Lungo il percorso ci fermiamo, per curiosità e per comprare dell’acqua, in un supermercato, stavolta decisamente albanese: una sorta di discount con la merce ammucchiata un po’ a casaccio. Curiosiamo tra i prodotti leggendo le etichette: i pomodori sono fabbricati nello stabilimento dove lavora Caterina, nel Piacentino, i formaggi in Grecia, i tovaglioli di carta in Ungheria. Mi chiedo cosa venga prodotto sul posto e realizzo ora che a Tirana, che pure è una città con quasi un milione di abitanti, non ho visto un solo insediamento produttivo degno di questo nome.
Discount albanese.
Baia del Generale.
Scendiamo dall’auto un po’ incazzati, facciamo due passi, prendiamo una boccata d’aria e ripartiamo per Valona, stanchi e onestamente delusi. Oltretutto la vertiginosa discesa dell’andata ora è una salita ammazzamotori, la cui difficoltà è aumentata dai sassi del fondo stradale e, nel nostro caso particolare, da un furgone in panne piazzato in posizione strategica. I pochi cavalli del motore rischiano di stramazzare mentre li maltratto e li spingo al limite delle loro possibilità, mentre Caterina letteralmente sbianca per la paura. Con un disperato lavoro di frizione riesco finalmente a superare la china e, rifatta la mulattiera in direzione inversa, quasi al tramonto, finalmente torniamo su una strada quasi decente.

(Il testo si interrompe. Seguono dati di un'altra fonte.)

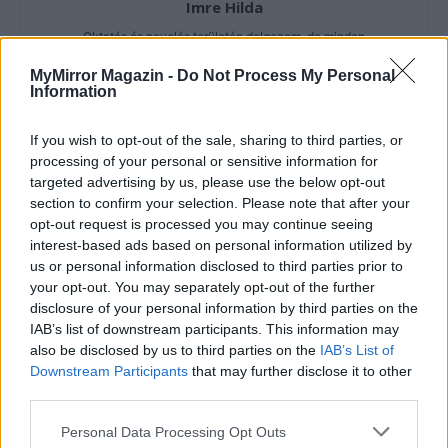
Imre Hilda
Oktatás és nevelés területén dolgozom, de minden
szabadidőmben írok. Szeretek belesni a hétköznapok függönye
MyMirror Magazin -
Do Not Process My Personal
mögé és közben keresem az embert, a nőt a jól legyártott álarcok
Information
mögött. Néha meséket is írok, de gyakrabban novellákat,
cikkeket és apró vicces történeteket.
If you wish to opt-out of the sale, sharing to third parties, or
processing of your personal or sensitive information for
targeted advertising by us, please use the below opt-out
section to confirm your selection. Please note that after your
KAPCSOLÓDÓ CIKKEK
TÖBB A SZERZŐTŐL
opt-out request is processed you may continue seeing
interest-based ads based on personal information utilized by
Minka 14. rész
us or personal information disclosed to third parties prior to
your opt-out. You may separately opt-out of the further
disclosure of your personal information by third parties on the
IAB’s list of downstream participants. This information may
also be disclosed by us to third parties on the
IAB’s List of
Minka 13. rész
Downstream Participants
that may further disclose it to other
third parties.
Personal Data Processing Opt Outs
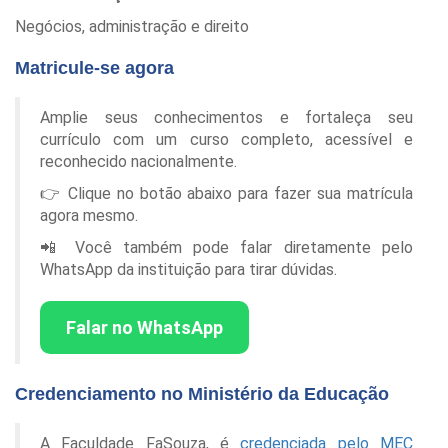
Negócios, administração e direito
Matricule-se agora
Amplie seus conhecimentos e fortaleça seu
currículo com um curso completo, acessível e
reconhecido nacionalmente.
👉 Clique no botão abaixo para fazer sua matrícula
agora mesmo.
📲 Você também pode falar diretamente pelo
WhatsApp da instituição para tirar dúvidas.
Falar no WhatsApp
Credenciamento no Ministério da Educação
A Faculdade FaSouza, é
credenciada pelo MEC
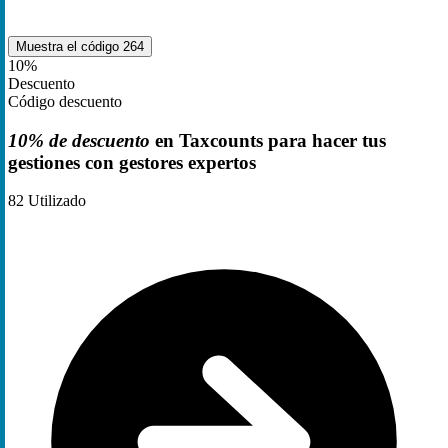
Muestra el código
264
10%
Descuento
Código descuento
10% de descuento
en Taxcounts para hacer tus
gestiones con gestores expertos
82
Utilizado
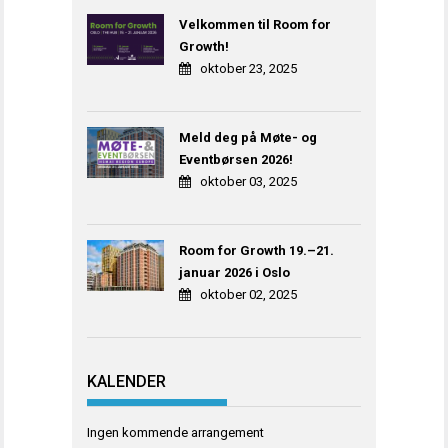
Velkommen til Room for
Growth!
oktober 23, 2025
Meld deg på Møte- og
Eventbørsen 2026!
oktober 03, 2025
Room for Growth 19.–21.
januar 2026 i Oslo
oktober 02, 2025
KALENDER
Ingen kommende arrangement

Ormai buio, arriviamo finalmente all’albergo di Valona. Abbiamo prenotato solo in strutture a 3 o 4 stelle, spendendo tra i 30 e i 40 euro totali per notte, basandoci sui giudizi di Tripadvisor. Ciononostante, ci resta qualche timore che le categorie albanesi possano non essere esattamente come quelle italiane. Per fortuna non è così e ci troviamo benissimo per tutta la nostra permanenza, pur cambiando albergo ogni notte. Strutture pulitissime e personale gentilissimo, direi decisamente meglio di quanto le nostre tasche possano permetterci quando viaggiamo in Italia. Certo la vista della nostra camera, affacciata su una stazione di servizio, non è il massimo, ma la stanza è spaziosa e fresca, e noi abbiamo solo voglia di buttarci sul letto e riposare un po’.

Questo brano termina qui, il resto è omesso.